EU-Mercosur-Abkommen widerspricht “European Green Deal”

Mittwoch, 09. September 2020 | 17:05 Uhr

Das geplante EU-Handelsabkommen mit dem südamerikanischen Staatenbund Mercosur steht in vielen Punkten in klarem Gegensatz zu den Zielen des “Green Deals” der EU und widerspricht einer Reihe von Nachhaltigkeitskriterien. Zu diesem Schluss kommt ein Forscherteam, darunter der Ökologe Helmut Haberl von der Universität für Bodenkultur, in einer im Fachjournal “One Earth” veröffentlichten Arbeit.

Erst kürzlich hat die deutsche Regierungschefin Angela Merkel (CDU) angesichts der Abholzung im Amazonas-Gebiet “erhebliche Zweifel” an der Umsetzung des Mercosur-Abkommens geäußert. Ihre Zweifel seien berechtigt, heißt es am Mittwoch in einer Aussendung der Universität für Bodenkultur (Boku) Wien. Setze doch die Entwaldung in Südamerika große Mengen Kohlendioxid frei und beschleunige das Artensterben.

“Soviel ist klar: Wenn wir Wälder zerstören, leiden alle darunter”, erklärt Hauptautorin Laura Kehoe von der Universität Oxford. Die Autoren kritisieren, dass trotz aller Klimaschutz-Bestrebungen die EU weltweit führend beim Import von Agrarprodukten sei, die Entwaldung verursachen. So sei zwischen 1990 und 2008 für die Ausweitung der Anbauflächen, die mit Konsum in der EU in Verbindung stehen, eine Fläche in der Größe Portugals gerodet worden. Die EU importiere derzeit jedes Jahr über zehn Mio. Tonnen Soja und 200.000 Tonnen Rindfleisch aus den Mercosur-Staaten. Dafür werde in der Anbauregion alle drei Minuten die Fläche eines Fußballfeldes gerodet.

“Wir wollen, dass die EU aufhört, Produkte zu importieren, deren Anbau im Ausland Chaos verursacht.
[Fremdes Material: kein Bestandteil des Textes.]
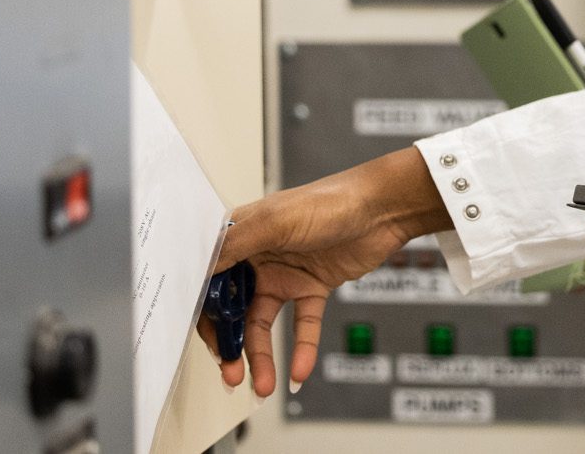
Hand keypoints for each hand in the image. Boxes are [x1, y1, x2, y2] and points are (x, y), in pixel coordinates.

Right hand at [198, 148, 449, 395]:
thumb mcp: (277, 221)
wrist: (384, 208)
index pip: (210, 281)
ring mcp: (285, 275)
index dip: (204, 312)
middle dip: (229, 343)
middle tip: (230, 372)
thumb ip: (236, 246)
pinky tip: (298, 371)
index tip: (205, 342)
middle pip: (233, 309)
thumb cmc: (331, 201)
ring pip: (263, 325)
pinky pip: (301, 326)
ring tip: (261, 384)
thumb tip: (200, 269)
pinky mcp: (312, 288)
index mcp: (241, 236)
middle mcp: (258, 258)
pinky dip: (301, 350)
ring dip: (260, 356)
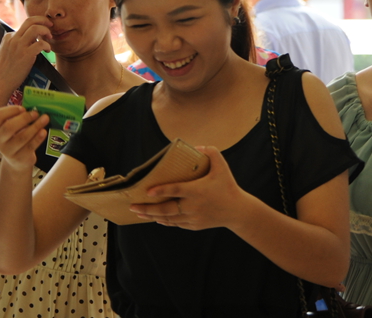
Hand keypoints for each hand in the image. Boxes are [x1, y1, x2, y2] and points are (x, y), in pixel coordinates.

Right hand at [0, 16, 52, 93]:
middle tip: (50, 25)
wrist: (1, 82)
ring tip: (50, 37)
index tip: (41, 34)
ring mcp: (19, 46)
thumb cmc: (4, 70)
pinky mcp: (26, 54)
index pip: (24, 25)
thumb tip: (24, 41)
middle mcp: (13, 39)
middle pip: (30, 20)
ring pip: (36, 28)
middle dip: (43, 20)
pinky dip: (47, 45)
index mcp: (8, 37)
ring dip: (46, 31)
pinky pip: (41, 43)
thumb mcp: (4, 52)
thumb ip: (12, 44)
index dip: (35, 27)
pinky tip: (47, 50)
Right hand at [0, 105, 48, 171]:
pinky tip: (44, 131)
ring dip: (35, 126)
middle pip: (9, 127)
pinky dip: (38, 138)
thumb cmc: (16, 137)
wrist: (17, 160)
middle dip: (24, 118)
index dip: (10, 110)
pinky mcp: (19, 158)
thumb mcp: (14, 127)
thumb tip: (34, 107)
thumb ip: (19, 117)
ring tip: (45, 119)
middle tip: (36, 113)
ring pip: (21, 137)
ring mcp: (7, 151)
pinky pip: (30, 147)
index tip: (23, 108)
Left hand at [130, 146, 248, 229]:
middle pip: (166, 209)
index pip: (175, 190)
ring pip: (168, 218)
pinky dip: (165, 221)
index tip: (147, 191)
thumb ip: (211, 152)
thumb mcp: (222, 166)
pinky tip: (156, 218)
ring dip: (152, 216)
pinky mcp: (194, 225)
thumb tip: (196, 147)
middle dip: (147, 209)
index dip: (161, 191)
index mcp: (197, 190)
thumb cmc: (228, 186)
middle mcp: (193, 206)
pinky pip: (176, 223)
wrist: (238, 211)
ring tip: (139, 213)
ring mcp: (193, 217)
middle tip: (133, 206)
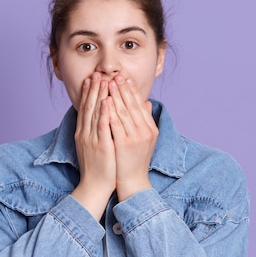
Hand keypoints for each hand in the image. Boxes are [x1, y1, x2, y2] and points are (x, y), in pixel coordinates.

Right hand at [71, 73, 115, 219]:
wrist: (95, 187)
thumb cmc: (99, 167)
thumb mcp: (97, 145)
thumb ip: (100, 130)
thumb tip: (105, 118)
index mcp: (83, 133)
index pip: (85, 109)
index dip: (88, 93)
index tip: (91, 79)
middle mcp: (84, 133)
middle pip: (88, 107)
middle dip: (92, 89)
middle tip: (95, 73)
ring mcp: (91, 139)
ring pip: (94, 113)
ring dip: (98, 95)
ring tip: (102, 80)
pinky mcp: (100, 146)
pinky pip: (102, 126)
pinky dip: (104, 112)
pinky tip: (107, 101)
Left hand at [107, 75, 157, 200]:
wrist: (132, 181)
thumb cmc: (135, 159)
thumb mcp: (145, 139)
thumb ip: (145, 120)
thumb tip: (147, 102)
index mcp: (150, 129)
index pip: (140, 105)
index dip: (131, 90)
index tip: (124, 78)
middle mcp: (145, 132)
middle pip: (131, 105)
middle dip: (122, 89)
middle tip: (115, 75)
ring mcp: (134, 138)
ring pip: (123, 112)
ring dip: (115, 95)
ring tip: (108, 82)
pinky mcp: (123, 144)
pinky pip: (115, 124)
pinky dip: (110, 111)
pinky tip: (105, 101)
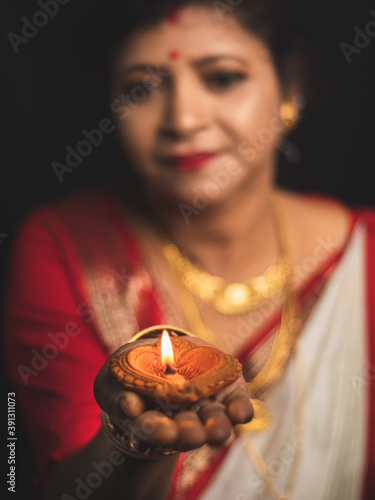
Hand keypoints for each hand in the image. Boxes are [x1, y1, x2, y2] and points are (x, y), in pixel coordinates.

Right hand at [94, 336, 253, 452]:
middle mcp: (182, 423)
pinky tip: (239, 411)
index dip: (156, 430)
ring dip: (217, 428)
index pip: (152, 431)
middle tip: (192, 433)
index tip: (160, 429)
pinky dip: (240, 411)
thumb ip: (116, 394)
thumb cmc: (132, 370)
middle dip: (189, 434)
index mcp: (152, 424)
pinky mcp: (226, 394)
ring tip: (217, 429)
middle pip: (187, 434)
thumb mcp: (112, 379)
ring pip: (214, 425)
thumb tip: (129, 404)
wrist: (164, 352)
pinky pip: (237, 407)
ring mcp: (206, 410)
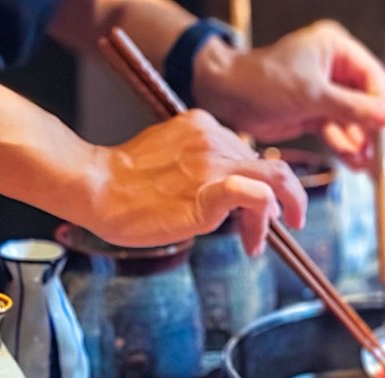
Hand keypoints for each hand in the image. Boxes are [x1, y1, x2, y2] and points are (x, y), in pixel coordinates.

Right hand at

Stattdessen sollte sie eine weltweit führende Rolle übernehmen, um nachhaltigen Handel zu ermöglichen”, so Kehoe. “Wenn Lebensmittel auf illegal abgeholzten Flächen angebaut werden, warum ist es dann nicht illegal, sie zu kaufen?”

Die Wissenschafter hielten es für wichtig, “Handelsverbote für bestimmte Waren und Dienstleistungen einzuführen – bis diese Waren grundlegenden Rechts- und Nachhaltigkeitskriterien entsprechen, die im Einklang mit den internationalen Abkommen stehen”. Angesichts des Mangels an rechtlichen Mechanismen zur Durchsetzung internationaler Abkommen könnte dies eine wirkungsvolle politische Maßnahme sein.
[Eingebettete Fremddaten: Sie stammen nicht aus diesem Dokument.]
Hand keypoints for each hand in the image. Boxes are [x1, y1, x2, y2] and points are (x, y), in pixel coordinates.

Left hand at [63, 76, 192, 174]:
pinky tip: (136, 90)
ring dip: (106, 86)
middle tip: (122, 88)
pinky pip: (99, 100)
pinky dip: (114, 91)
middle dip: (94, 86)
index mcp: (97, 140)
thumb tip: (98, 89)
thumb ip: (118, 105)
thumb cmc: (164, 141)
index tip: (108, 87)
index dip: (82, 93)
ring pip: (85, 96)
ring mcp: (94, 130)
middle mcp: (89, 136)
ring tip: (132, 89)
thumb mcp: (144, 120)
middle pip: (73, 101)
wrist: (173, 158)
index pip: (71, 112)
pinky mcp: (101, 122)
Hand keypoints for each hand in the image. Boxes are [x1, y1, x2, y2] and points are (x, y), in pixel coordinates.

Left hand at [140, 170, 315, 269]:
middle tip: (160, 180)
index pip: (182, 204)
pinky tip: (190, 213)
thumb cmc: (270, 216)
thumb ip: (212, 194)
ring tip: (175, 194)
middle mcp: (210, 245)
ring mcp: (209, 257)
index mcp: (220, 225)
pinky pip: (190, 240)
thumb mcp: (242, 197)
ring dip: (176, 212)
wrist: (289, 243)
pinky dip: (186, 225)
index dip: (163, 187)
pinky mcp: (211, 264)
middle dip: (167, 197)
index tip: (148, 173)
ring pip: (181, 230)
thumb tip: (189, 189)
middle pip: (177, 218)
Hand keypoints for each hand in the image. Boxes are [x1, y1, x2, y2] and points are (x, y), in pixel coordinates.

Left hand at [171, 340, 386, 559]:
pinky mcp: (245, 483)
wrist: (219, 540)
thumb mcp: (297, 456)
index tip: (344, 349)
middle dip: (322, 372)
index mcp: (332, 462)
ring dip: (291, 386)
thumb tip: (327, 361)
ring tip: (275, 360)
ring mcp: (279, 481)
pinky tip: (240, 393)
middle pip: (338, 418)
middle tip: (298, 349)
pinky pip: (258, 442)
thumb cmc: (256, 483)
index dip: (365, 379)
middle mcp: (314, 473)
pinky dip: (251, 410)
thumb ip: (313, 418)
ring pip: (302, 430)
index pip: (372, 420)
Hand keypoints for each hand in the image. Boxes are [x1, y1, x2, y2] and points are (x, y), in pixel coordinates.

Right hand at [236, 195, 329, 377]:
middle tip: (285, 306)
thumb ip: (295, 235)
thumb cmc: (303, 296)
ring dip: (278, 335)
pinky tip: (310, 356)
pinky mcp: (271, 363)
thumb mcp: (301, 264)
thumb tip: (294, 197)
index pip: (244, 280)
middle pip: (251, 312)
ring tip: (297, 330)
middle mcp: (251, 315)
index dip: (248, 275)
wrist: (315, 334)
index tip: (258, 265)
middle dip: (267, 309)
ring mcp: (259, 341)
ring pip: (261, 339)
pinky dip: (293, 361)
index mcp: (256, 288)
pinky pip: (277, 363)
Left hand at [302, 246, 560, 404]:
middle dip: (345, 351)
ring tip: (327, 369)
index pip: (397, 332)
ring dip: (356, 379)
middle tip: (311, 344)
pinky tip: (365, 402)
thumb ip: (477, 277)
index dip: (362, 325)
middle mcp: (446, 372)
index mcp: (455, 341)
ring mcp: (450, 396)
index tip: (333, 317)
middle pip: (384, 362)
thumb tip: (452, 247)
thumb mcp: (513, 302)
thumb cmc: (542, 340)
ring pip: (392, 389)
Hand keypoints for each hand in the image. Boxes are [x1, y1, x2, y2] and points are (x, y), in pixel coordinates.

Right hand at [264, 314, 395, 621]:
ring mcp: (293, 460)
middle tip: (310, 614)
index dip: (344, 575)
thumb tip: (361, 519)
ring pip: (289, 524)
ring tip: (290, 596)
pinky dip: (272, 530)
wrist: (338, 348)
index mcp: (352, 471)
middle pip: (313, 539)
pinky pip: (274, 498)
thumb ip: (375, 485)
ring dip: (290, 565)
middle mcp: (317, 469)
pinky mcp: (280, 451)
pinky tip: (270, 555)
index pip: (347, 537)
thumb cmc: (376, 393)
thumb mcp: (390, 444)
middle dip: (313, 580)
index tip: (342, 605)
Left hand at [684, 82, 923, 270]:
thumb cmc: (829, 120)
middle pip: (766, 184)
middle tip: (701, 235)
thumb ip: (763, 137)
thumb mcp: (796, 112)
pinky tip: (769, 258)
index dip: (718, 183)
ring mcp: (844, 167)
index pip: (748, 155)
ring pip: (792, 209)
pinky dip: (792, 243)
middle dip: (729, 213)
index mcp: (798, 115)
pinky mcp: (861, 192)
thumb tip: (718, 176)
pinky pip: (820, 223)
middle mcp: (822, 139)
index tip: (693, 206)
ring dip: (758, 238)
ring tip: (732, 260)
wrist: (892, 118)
Haberl betont, dass sich “das Zeitfenster zur Vermeidung der katastrophalen Folgen des Klimawandels schließt”. Die Schulstreiks und Klimaproteste in ganz Europa hätten gezeigt, dass viele Menschen Produktionspraktiken, die den Klimawandel verursachen, nicht länger hinnehmen.
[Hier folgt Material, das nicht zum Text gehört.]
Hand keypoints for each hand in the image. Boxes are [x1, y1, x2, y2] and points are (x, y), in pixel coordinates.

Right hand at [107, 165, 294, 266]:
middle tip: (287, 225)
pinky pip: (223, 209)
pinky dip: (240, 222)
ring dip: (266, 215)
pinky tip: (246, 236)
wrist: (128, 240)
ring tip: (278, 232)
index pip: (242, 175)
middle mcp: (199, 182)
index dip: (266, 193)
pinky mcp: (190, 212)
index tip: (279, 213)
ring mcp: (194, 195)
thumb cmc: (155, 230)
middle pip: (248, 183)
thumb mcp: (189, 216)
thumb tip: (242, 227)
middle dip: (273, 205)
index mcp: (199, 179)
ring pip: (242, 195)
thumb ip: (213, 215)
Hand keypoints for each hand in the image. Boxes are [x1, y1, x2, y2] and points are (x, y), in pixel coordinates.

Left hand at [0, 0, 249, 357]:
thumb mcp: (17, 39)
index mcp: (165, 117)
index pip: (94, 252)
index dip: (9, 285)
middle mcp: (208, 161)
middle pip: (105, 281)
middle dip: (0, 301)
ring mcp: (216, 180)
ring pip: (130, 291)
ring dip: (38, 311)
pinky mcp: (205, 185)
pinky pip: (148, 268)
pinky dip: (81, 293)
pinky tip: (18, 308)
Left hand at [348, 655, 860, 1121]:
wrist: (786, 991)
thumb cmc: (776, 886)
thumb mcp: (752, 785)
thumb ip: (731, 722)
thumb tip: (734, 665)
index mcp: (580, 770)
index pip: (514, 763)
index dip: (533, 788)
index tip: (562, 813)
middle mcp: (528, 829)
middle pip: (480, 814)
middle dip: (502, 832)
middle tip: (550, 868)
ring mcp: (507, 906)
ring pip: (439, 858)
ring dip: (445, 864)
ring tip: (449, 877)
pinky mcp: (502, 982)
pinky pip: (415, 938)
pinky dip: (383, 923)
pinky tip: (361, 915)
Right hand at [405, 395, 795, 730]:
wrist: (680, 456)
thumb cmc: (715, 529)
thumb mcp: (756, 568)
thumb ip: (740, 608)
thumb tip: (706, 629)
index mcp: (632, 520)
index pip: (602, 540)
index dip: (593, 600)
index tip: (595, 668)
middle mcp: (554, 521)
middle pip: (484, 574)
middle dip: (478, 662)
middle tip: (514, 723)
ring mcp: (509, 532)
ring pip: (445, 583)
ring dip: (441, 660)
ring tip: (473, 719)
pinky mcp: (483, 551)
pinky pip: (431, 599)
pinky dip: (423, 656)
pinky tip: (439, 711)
Die Forscher weisen zudem darauf hin, dass es eigentlich keinen Bedarf für weitere Entwaldung in Brasilien gebe: Untersuchungen hätten gezeigt, dass die prognostizierte künftige landwirtschaftliche Nachfrage durch die Verbesserung landwirtschaftlicher Praktiken und die Wiederherstellung degradierter Flächen gedeckt werden könnte, ohne dass eine weitere Umwandlung natürlicher Lebensräume erforderlich wäre.